Entry	X	R1	R	SKBr3 (IC50, μ M)	MCF7 (IC50, μ M)	PC3 MM2 (IC50, μ M)	LN CaP (IC50, μ M)	253JB-V (IC50, μ M)
87	CH	H	f	2.32±0.61	1.39±0.1	NT	NT	NT
88	N	OH	f	1.30±0.08	1.43±0.19	NT	NT	NT
89	N	OCH2CH3	f	1.86±0.27	1.97±0.17	>100	>100	NT
90	N	OCH2(CH2)2CH3	f	1.06±0.02	1.72±0.33	2.23±0.02	2.06±0.06	NT
91	N	OCH2CH2Ph	f	1.89 ±0.4	3.19 ±0.6	2.46±0.37	2.37±0.04	NT
92	N	H	f	1.14±0.21	1.26±0.09	1.93±0.1	NT	NT
93	N	O-d	d	0.34±0.21	0.49±0.17	1.75±0.13	1.86±0.03	1.39±0.17
94	N	O-f	f	0.58±0.24	0.57±0.14	1.74±0.14	1.9±0.07	NT
96	N	O-h	f	0.64±0.31	0.67±0.42	1.75±0.1	1.79±0.2	1.30±0.15
98	N	O-d	f	0.59±0.05	1.58±0.16	2.4±0.12	2.6±1.10	NT

To confirm these analogues manifest inhibitory anti-proliferative activity through Hsp90 inhibition, western blot analyses of cell lysates resulting from the incubation of cells treated with the three most potent compounds 77, 85, and 94 for twenty four hours were performed.

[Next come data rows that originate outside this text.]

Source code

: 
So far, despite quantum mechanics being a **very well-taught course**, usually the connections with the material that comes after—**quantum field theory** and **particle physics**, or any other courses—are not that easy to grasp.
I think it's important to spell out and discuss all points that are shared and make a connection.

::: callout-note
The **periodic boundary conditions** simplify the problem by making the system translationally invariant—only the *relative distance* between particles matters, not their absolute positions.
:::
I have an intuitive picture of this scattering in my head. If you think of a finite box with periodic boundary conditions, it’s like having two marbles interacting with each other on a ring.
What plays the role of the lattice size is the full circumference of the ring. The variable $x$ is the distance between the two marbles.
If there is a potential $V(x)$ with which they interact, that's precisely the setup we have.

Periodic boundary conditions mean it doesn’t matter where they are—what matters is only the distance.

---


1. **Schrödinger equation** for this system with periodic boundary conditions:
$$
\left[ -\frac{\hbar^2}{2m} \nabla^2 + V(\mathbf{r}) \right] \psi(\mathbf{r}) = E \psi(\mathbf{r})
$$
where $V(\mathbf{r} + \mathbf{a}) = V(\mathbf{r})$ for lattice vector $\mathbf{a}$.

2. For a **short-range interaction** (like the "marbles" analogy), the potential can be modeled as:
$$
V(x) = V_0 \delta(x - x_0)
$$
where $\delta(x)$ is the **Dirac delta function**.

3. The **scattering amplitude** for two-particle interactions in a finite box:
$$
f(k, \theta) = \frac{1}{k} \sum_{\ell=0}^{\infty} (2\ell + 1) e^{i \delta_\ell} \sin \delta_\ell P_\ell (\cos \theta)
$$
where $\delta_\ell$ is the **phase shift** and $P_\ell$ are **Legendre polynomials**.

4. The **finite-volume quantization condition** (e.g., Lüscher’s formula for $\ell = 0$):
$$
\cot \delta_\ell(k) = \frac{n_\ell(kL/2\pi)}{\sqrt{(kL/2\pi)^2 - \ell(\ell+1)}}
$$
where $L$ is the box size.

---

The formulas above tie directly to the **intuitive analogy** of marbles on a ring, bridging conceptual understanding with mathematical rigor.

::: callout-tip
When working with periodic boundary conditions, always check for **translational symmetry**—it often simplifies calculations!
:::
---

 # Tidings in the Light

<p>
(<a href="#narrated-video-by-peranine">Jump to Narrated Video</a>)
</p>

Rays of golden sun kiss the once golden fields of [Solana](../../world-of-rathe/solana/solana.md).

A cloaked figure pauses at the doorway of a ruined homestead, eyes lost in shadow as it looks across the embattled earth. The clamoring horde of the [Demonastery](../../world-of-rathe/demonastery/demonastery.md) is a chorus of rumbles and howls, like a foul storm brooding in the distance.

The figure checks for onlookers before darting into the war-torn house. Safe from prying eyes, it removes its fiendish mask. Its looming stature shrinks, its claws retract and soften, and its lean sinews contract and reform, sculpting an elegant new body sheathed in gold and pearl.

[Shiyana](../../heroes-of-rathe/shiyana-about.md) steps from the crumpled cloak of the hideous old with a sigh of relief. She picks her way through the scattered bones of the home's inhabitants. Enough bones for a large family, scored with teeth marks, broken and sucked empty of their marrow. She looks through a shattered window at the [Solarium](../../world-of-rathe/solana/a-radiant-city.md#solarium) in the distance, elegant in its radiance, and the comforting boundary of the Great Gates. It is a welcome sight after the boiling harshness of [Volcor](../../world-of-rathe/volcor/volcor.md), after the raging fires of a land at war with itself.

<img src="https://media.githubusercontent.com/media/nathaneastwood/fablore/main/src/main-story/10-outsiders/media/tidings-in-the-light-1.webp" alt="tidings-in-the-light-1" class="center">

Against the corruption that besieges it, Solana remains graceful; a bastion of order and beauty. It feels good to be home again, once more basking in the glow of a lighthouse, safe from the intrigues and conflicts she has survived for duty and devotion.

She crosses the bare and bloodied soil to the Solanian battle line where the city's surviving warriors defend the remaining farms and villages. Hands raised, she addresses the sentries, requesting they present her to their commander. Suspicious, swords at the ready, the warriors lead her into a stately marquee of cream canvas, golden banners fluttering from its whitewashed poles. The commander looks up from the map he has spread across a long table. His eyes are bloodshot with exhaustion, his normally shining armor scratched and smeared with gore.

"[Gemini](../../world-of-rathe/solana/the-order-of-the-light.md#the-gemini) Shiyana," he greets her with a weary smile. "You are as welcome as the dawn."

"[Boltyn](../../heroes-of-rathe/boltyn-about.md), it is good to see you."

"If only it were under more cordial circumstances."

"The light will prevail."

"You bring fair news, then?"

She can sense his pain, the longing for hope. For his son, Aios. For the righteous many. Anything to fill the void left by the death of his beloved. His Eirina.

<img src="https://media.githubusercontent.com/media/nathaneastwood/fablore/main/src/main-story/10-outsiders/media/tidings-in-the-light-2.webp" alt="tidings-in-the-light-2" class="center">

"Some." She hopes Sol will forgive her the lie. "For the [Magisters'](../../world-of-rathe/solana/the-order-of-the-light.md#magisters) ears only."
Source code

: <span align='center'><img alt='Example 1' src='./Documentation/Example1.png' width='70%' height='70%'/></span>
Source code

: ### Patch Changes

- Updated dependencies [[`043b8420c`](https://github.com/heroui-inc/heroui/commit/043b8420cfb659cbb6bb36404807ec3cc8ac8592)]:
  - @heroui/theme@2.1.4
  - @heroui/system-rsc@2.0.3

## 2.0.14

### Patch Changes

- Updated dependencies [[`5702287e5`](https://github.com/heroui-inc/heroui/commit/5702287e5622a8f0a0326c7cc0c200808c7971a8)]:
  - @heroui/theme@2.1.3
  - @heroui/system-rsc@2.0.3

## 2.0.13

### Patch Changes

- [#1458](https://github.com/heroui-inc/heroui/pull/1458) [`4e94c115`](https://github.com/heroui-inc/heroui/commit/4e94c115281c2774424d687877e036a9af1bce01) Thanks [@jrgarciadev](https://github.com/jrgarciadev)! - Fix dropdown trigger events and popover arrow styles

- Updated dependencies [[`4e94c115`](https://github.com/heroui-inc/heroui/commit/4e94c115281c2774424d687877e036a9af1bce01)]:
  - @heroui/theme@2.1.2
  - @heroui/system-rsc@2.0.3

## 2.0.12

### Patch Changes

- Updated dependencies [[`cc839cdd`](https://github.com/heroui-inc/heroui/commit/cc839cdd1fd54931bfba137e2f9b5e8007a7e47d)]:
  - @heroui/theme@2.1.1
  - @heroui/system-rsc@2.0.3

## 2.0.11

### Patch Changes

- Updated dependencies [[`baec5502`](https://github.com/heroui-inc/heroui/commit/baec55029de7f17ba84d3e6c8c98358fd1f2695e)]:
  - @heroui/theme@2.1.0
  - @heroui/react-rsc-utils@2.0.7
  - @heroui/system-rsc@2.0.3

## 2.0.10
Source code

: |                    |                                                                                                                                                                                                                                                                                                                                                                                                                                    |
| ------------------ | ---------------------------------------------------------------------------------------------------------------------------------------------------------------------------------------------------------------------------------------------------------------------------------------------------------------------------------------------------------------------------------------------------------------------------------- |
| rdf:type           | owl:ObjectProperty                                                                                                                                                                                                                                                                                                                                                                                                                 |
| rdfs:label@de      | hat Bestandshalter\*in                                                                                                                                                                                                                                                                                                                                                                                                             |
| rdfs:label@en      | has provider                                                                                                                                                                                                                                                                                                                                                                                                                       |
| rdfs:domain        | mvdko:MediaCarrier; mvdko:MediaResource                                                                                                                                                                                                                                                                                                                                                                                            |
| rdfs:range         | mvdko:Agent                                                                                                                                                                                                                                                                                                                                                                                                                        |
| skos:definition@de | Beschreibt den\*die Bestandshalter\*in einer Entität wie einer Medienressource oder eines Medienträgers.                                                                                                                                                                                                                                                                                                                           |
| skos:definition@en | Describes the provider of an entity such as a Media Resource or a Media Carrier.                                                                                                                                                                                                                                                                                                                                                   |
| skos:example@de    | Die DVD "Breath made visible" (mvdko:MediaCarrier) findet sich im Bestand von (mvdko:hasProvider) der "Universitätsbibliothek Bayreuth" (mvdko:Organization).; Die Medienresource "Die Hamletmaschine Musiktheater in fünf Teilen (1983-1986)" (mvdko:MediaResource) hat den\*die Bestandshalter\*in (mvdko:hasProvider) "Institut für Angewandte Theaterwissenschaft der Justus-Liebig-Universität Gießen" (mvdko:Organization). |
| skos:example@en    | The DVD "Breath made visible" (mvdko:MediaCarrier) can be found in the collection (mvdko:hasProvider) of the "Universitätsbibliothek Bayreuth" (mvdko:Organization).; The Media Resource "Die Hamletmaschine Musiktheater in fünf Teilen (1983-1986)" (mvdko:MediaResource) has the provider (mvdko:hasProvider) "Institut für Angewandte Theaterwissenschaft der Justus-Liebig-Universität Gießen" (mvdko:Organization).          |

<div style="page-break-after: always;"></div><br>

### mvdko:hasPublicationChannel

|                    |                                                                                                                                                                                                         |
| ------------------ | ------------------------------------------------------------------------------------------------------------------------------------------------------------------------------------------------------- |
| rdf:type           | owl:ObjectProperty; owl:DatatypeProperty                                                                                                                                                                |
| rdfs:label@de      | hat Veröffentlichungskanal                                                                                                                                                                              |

As shown in Figure 4, compound 77, 85 and, 94 induced degradation of Hsp90-dependent client proteins p-Akt and Her2. Whereas, actin levels remained unchanged. Actin is not an Hsp90-dependent substrate and used as a control. Absence of induction of heat shock response as indicated by constant levels of Hsp90 indicates that these compounds exhibit Hsp90 inhibitory activity through C-terminal inhibition.

In summary, the coumarin core of novobiocin has been replaced with a quinolinone, naphthalene, or quinolone ring system. These replacements resulted in the efficacious quinoline class of Hsp90 inhibitors that allowed probing at the 2-position to gain additional interactions with Hsp90. Addition of alkylamino substituents at the 2-position led to new analogues that exhibit increased activity against various cancer cell lines and analogue 87 was found to be the most potent, which manifested ~200 nm activity against the SKBr3 cell line. These results suggest that binding pocket surrounding the 2-phenolic position may be important for the development of more efficacious compounds.

Figure 5.

Western blot analyses of Hsp90 client protein degradation in MCF-7 breast cancer cell line. L represents a concentration ½ × IC₅₀ value while H represents a concentration of 5 × IC₅₀ value. GDA (500 nM) represents a positive control, while DMSO, vehicle, serves as the negative control.